> **The task**
From the entries that follow, extract each line holding the string "pixels".

> **Records for the exercise**
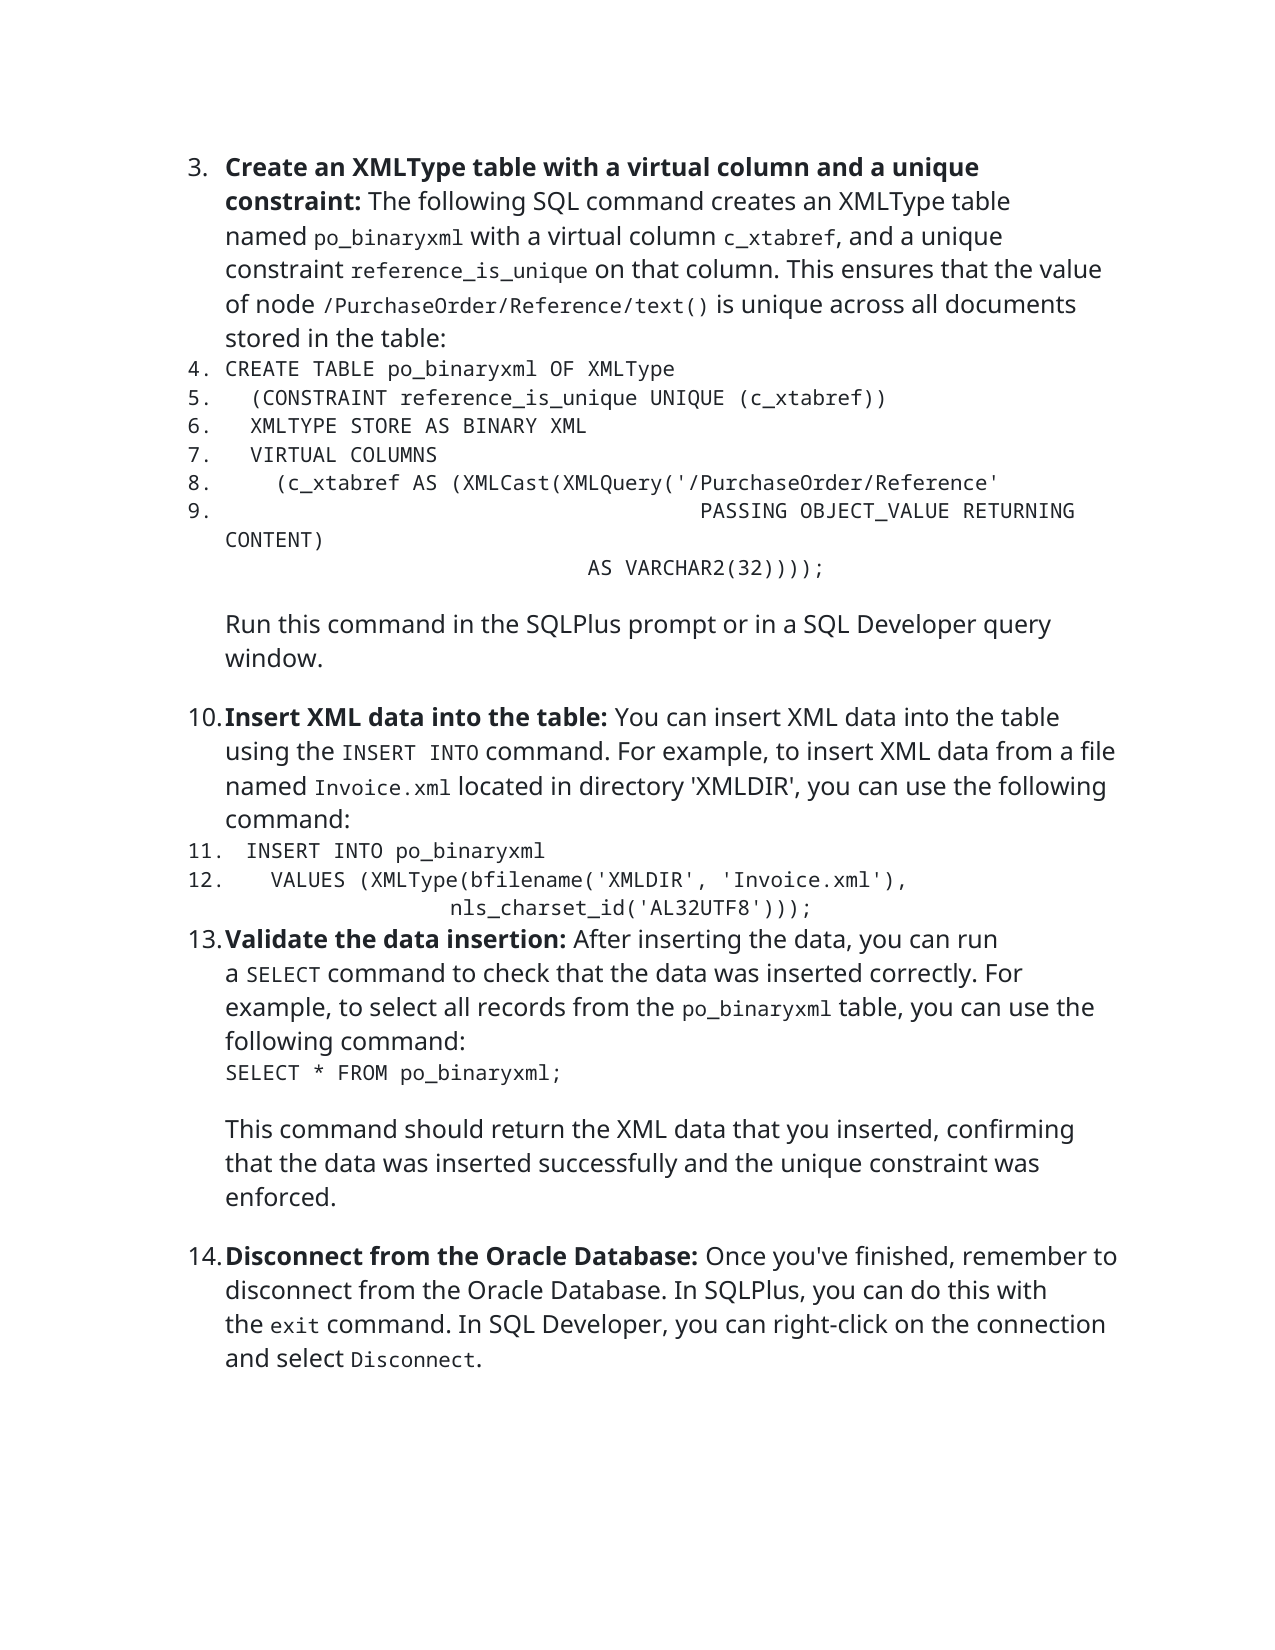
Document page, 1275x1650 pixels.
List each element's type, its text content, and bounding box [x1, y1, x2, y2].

list Insert XML data into the table: You can insert XML data into the table using the INSERT INTO command. For example, to insert XML data from a file named Invoice.xml located in directory 'XMLDIR', you can use the following command: [187, 700, 1125, 836]
text SELECT * FROM po_binaryxml; [225, 1058, 1125, 1086]
list (CONSTRAINT reference_is_unique UNIQUE (c_xtabref)) [187, 383, 1125, 411]
list VALUES (XMLType(bfilename('XMLDIR', 'Invoice.xml'), [187, 865, 1125, 893]
list (c_xtabref AS (XMLCast(XMLQuery('/PurchaseOrder/Reference' [187, 468, 1125, 497]
list VIRTUAL COLUMNS [187, 440, 1125, 468]
list Validate the data insertion: After inserting the data, you can run a SELECT command to check that the data was inserted correctly. For example, to select all records from the po_binaryxml table, you can use the following command: [187, 922, 1125, 1058]
list PASSING OBJECT_VALUE RETURNING CONTENT) [187, 497, 1125, 553]
list XMLTYPE STORE AS BINARY XML [187, 411, 1125, 440]
list Disconnect from the Oracle Database: Once you've finished, remember to disconnect from the Oracle Database. In SQLPlus, you can do this with the exit command. In SQL Developer, you can right-click on the connection and select Disconnect. [187, 1238, 1125, 1375]
text Run this command in the SQLPlus prompt or in a SQL Developer query window. [225, 607, 1125, 675]
text This command should return the XML data that you inserted, confirming that the data was inserted successfully and the unique constraint was enforced. [225, 1111, 1125, 1213]
text nls_charset_id('AL32UTF8'))); [225, 893, 1125, 922]
text AS VARCHAR2(32)))); [225, 553, 1125, 582]
list CREATE TABLE po_binaryxml OF XMLType [187, 354, 1125, 383]
list Create an XMLType table with a virtual column and a unique constraint: The following SQL command creates an XMLType table named po_binaryxml with a virtual column c_xtabref, and a unique constraint reference_is_unique on that column. This ensures that the value of node /PurchaseOrder/Reference/text() is unique across all documents stored in the table: [187, 150, 1125, 354]
list INSERT INTO po_binaryxml [187, 836, 1125, 865]
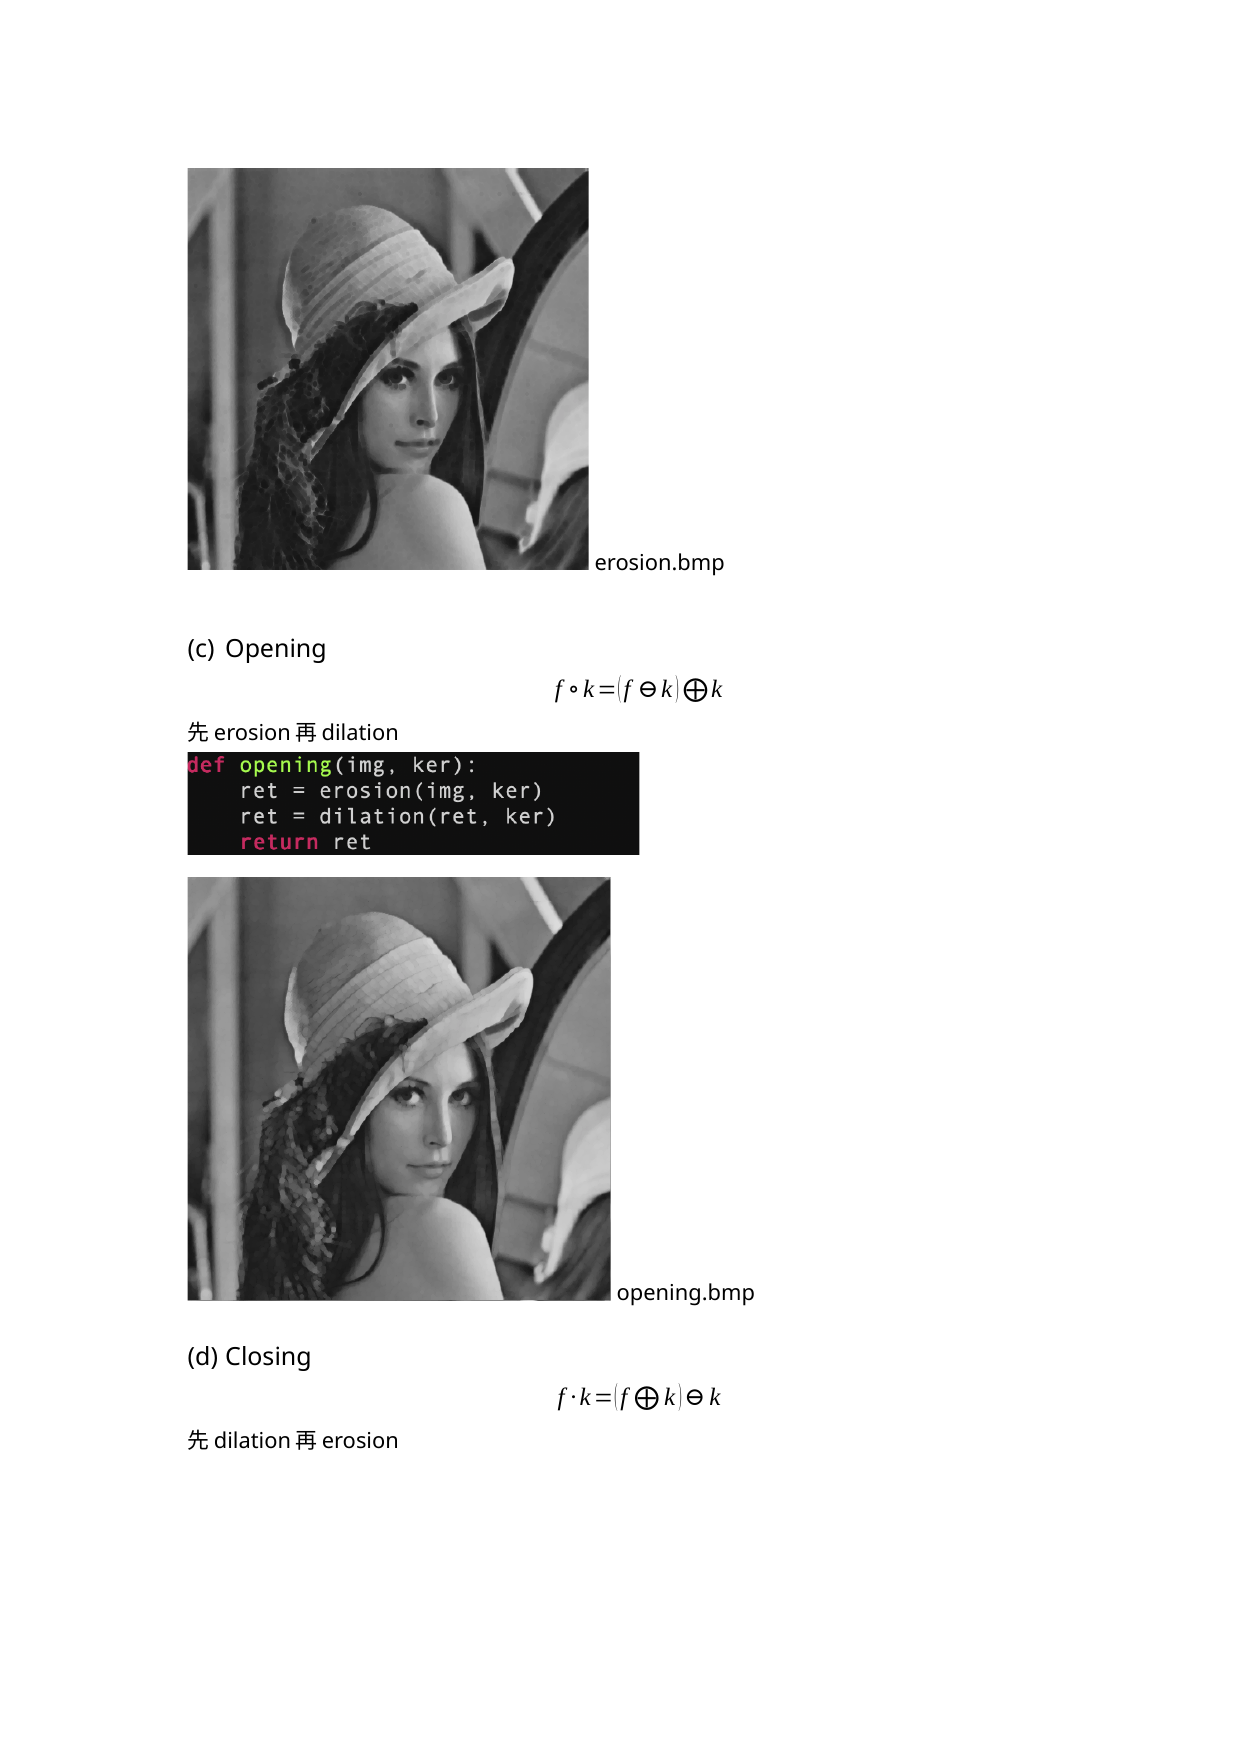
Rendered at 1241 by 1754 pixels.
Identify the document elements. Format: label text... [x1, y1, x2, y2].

picture [187, 752, 640, 855]
picture [187, 168, 589, 570]
text erosion.bmp [187, 169, 1053, 585]
list Opening [187, 627, 1053, 669]
list Closing [187, 1335, 1053, 1377]
text opening.bmp [187, 877, 1053, 1335]
text 先dilation再erosion [187, 1419, 1053, 1460]
text 先erosion再dilation [187, 710, 1053, 752]
picture [187, 877, 611, 1301]
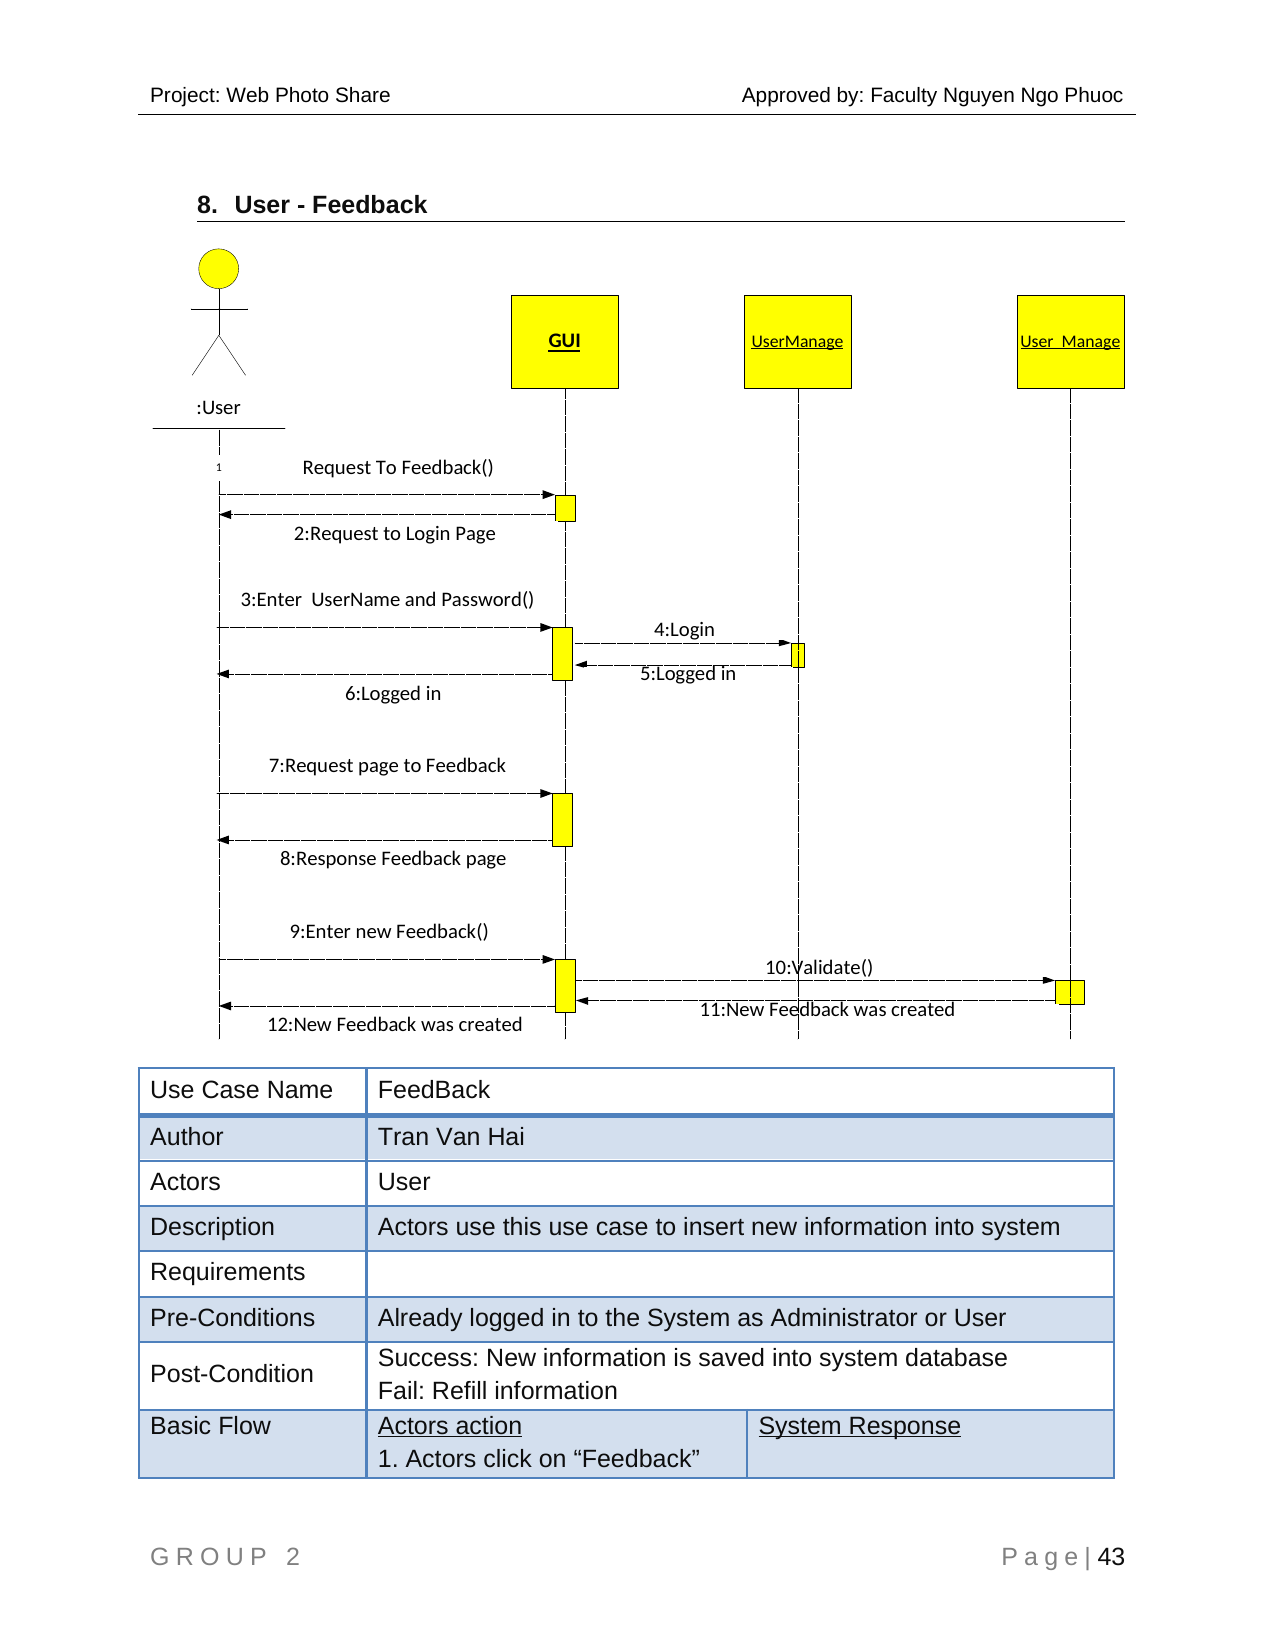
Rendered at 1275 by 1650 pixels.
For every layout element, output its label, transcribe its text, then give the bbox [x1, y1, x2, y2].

> **Expected output**
Document page, 1275x1650 pixels.
Rendered at 1241 by 1754 pixels.
Rendered at 1275 by 1650 pixels.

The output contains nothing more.